CPI do INSS vai analisar pedido de investigação sobre os voos de jatos de Vorcaro para o exterior
CPI do INSS investiga voos internacionais de jatos de Vorcaro
A comissão do INSS irá investigar os voos dos jatos de Daniel Vorcaro para o exterior. O pedido de investigação se baseia em um levantamento publicado por O TEMPO, que detalha as viagens realizadas pelos três aviões executivos registrados em nome de uma empresa do banqueiro.
Parlamentares da comissão planejam apresentar requerimentos para apurar quem estava a bordo das aeronaves. O deputado federal Rogério Corrêa (PT-MG) foi um dos que anunciou essa iniciativa. Em sua conta no X, ele afirmou: “Vou apresentar requerimento na CPMI para ver quem acompanhou Vorcaro nas viagens, especialmente nos paraísos fiscais”.
Recentemente, O TEMPO divulgou que os três jatos em nome de Vorcaro realizaram 268 voos internacionais e 261 voos nacionais nos últimos dois anos. Os dados foram obtidos por meio do cruzamento de informações da Agência Nacional de Aviação Civil (ANAC) e do site ADS-B Exchange.
Além disso, uma das reportagens revelou que esses aviões fizeram ao menos 28 pousos ou decolagens em locais como Mônaco, Dubai (Emirados Árabes Unidos) e Genebra e Zurique, na Suíça, considerados paraísos fiscais.
Vorcaro, que é dono do Banco Master, está no centro do maior escândalo financeiro do Brasil. Um grupo de congressistas já discute a possibilidade de uma viagem oficial a Dubai para coletar documentos e informações relevantes para as investigações sobre irregularidades financeiras ligadas ao caso Master e aos desvios de aposentadorias e pensões do INSS.

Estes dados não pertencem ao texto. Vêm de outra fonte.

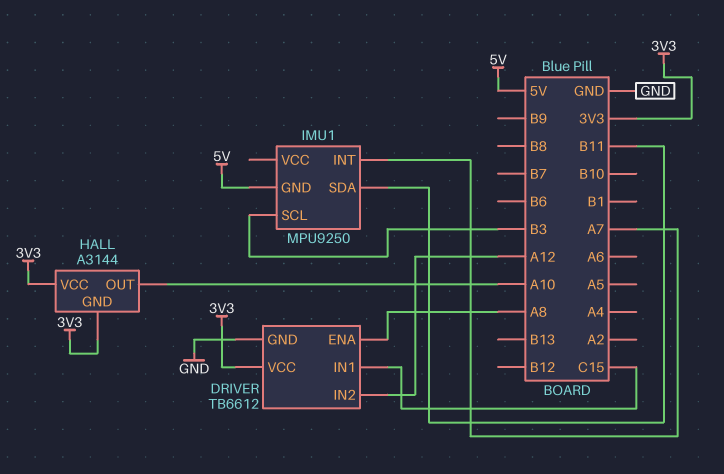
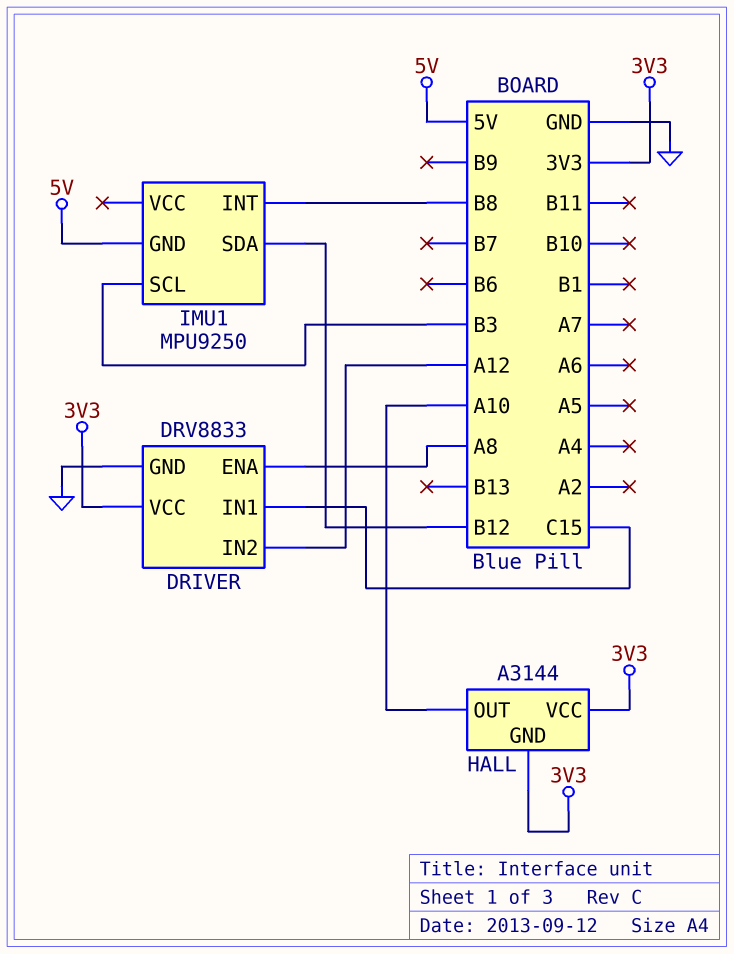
DRIVER: TB6612 -> DRV8833
IMU1 pin INT: A7 -> B8
IMU1 pin SDA: B11 -> B12

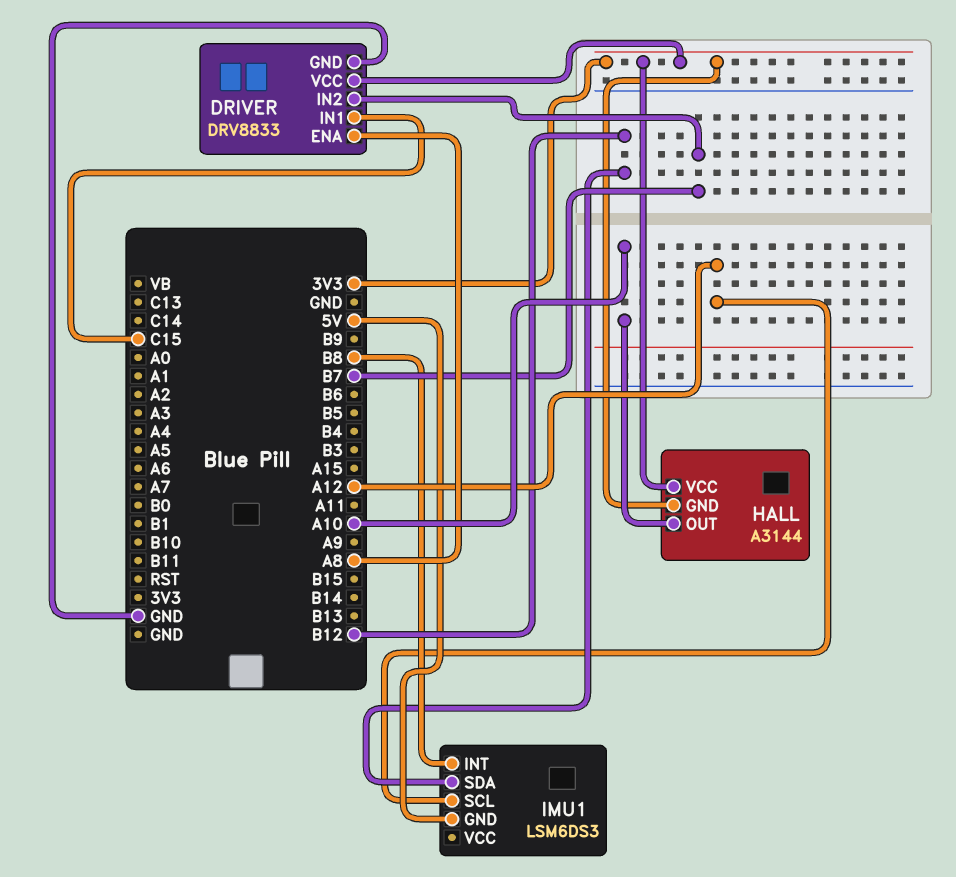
DRIVER pin IN2: A12 -> B7
IMU1: MPU9250 -> LSM6DS3
IMU1 pin SCL: B3 -> A12

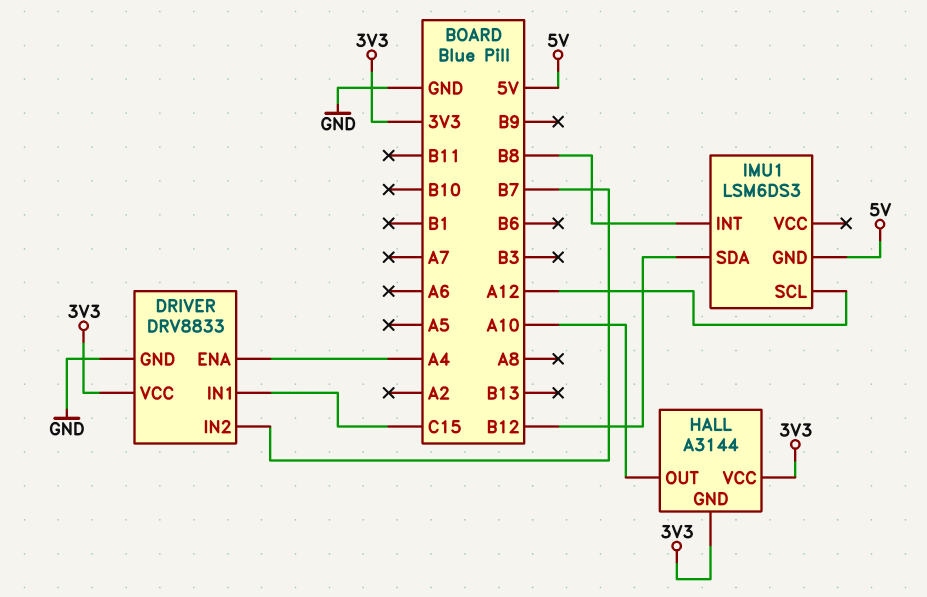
DRIVER pin ENA: A8 -> A4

Os principais aeroportos de onde partiram os voos internacionais dos jatos de Vorcaro foram Confins (MG) e Guarulhos (SP). Essas cidades abrigam as sede do Banco Master e do conglomerado de Vorcaro, que nasceu e cresceu em Belo Horizonte.
Todos os três jatos estão registrados em nome da Viking Participações, uma holding de Belo Horizonte da qual Vorcaro é o único proprietário. Nenhum dos jatos está financiado, indicando que foram adquiridos à vista.
De acordo com a Polícia Federal, Vorcaro estava prestes a embarcar em um de seus jatos, um modelo Falcon 7X, quando foi preso no aeroporto de Guarulhos em 17 de novembro de 2025. A polícia suspeita que ele tentava fugir para Malta.
No dia seguinte, a PF iniciou a Operação Compliance Zero para investigar crimes relacionados à venda do Banco Master para o Banco de Brasília (BRB). Na operação, foram presas sete pessoas e apreendidos bens de alto valor, incluindo joias e carros de luxo.
O Falcon 7X, fabricado em 2010 pela Dassault, está avaliado em R$ 200 milhões e pode realizar voos transatlânticos sem escalas. Ele é um modelo de alta performance, utilizado por algumas forças aéreas e chefes de Estado.
Os advogados de Vorcaro negam as acusações de tentativa de fuga, afirmando que ele tinha negócios a tratar em Dubai. Horas antes de sua prisão, foi anunciada a compra do Banco Master por um consórcio liderado pelo grupo de investimentos Fictor Holding Financeira.
No início de fevereiro, o Grupo Fictor solicitou recuperação judicial para suas empresas. A Polícia Federal também abriu um inquérito contra o grupo.
Os outros dois jatos atribuídos a Vorcaro são um Falcon 2000 e um Gulfstream GV-SP. O primeiro é avaliado entre R$ 23,8 milhões e R$ 46,11 milhões, enquanto o segundo pode transportar até 21 passageiros e tem autonomia para voos de longa distância. Vorcaro adquiriu o Gulfstream em 27 de junho de 2023 por R$ 120 milhões.